Task brief >>
Return, from the material below, each line in which "software" occurs.

Records shown >>
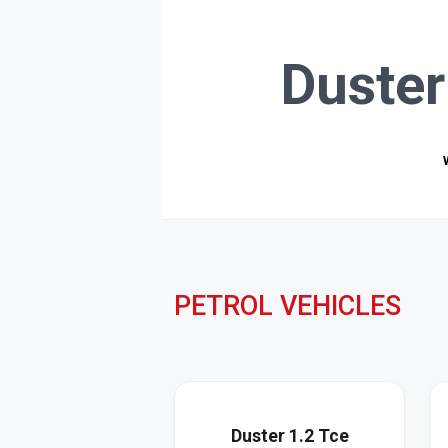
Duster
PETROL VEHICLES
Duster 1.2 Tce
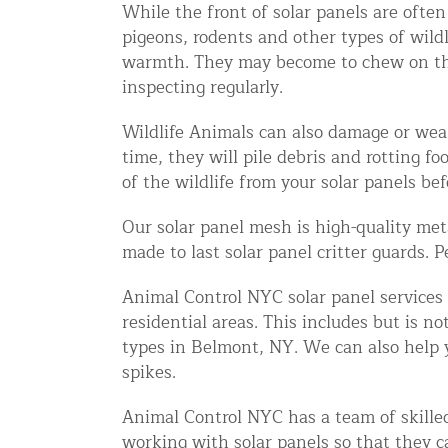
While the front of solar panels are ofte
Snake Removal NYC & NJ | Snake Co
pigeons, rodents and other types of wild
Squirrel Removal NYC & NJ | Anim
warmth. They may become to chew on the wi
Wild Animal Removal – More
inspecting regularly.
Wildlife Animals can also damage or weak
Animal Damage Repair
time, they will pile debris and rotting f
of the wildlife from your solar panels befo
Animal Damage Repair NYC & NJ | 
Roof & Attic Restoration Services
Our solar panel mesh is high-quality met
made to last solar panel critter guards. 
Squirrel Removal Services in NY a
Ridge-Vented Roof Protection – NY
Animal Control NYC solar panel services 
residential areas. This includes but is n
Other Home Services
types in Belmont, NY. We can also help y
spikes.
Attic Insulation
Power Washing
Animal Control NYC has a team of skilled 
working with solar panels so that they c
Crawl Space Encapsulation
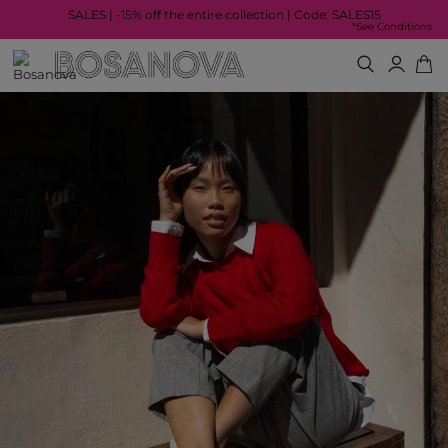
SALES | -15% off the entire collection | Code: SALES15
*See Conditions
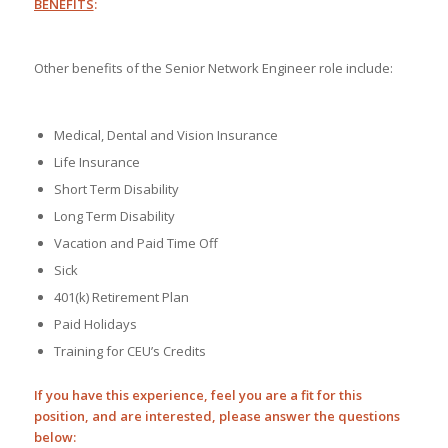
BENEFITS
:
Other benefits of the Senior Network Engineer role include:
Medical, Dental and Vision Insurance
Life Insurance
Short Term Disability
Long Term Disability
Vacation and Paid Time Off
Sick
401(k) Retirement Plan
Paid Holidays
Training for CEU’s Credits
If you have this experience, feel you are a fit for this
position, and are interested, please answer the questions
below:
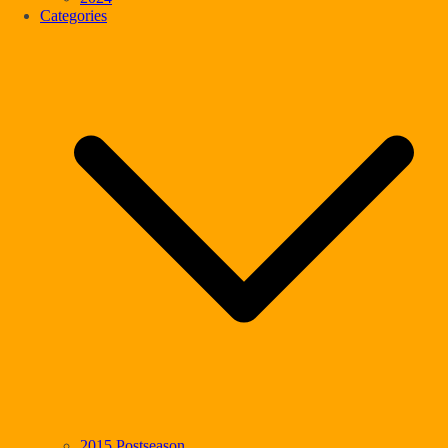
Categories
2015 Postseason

--

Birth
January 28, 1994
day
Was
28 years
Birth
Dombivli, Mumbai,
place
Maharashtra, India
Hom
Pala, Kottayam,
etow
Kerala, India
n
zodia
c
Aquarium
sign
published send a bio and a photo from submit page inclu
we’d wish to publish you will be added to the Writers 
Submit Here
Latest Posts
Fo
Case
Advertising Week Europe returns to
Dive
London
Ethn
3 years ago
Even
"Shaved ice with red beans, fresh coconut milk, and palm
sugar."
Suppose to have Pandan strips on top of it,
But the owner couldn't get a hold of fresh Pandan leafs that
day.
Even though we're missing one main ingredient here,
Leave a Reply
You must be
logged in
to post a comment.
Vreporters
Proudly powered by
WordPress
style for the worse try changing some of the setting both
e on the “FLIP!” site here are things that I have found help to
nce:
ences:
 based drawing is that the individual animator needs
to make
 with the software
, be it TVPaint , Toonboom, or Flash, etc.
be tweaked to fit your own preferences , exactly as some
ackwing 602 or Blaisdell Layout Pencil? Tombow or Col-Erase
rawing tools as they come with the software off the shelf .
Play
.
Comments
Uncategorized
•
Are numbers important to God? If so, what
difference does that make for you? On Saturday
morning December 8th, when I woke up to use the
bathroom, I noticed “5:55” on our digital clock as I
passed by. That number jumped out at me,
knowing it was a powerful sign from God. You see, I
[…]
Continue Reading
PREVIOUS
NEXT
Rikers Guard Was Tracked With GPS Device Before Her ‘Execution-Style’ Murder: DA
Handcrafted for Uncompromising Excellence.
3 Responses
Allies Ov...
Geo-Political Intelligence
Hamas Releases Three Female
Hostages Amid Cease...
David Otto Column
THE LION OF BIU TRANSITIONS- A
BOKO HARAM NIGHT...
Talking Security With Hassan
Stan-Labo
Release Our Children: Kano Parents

...

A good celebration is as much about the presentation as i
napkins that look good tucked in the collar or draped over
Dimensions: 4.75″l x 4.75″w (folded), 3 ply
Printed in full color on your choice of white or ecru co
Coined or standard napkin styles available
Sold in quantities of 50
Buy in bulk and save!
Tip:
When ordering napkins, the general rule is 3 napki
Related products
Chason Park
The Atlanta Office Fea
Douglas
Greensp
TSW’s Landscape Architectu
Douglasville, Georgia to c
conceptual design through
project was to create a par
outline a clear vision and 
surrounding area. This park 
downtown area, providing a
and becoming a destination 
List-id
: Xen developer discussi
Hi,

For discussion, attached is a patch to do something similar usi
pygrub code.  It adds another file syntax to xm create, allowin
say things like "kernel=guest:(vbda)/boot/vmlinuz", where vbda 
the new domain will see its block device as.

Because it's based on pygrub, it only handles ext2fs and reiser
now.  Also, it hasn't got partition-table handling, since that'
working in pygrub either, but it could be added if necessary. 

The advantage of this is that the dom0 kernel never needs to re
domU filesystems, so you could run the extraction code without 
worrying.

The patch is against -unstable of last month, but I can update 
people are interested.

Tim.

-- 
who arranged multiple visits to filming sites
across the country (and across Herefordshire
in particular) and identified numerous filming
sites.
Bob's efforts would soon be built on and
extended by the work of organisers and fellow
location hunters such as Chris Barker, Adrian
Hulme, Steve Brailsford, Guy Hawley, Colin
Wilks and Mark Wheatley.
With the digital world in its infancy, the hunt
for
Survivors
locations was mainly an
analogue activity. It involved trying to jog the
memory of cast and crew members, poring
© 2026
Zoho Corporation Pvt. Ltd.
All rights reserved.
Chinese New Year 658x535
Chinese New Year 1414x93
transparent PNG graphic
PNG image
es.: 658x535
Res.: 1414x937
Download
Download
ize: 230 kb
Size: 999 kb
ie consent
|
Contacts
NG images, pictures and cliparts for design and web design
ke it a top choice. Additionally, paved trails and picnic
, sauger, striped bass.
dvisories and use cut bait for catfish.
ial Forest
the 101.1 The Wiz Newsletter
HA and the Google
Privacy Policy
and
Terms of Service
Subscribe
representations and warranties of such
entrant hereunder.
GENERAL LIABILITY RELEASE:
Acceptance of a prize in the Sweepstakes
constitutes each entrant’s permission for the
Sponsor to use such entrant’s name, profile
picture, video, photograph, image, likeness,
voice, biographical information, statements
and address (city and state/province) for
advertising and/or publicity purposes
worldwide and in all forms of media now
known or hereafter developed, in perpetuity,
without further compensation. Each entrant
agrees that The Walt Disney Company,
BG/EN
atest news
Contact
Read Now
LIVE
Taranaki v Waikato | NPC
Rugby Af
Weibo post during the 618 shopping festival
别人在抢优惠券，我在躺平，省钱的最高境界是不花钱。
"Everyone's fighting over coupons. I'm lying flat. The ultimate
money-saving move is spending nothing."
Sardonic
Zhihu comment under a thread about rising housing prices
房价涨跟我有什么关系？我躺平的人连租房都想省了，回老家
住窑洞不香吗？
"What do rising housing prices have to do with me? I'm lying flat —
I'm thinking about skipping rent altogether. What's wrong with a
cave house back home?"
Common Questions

Result of the exercise >>
 with the software
rawing tools as they come with the software off the shelf .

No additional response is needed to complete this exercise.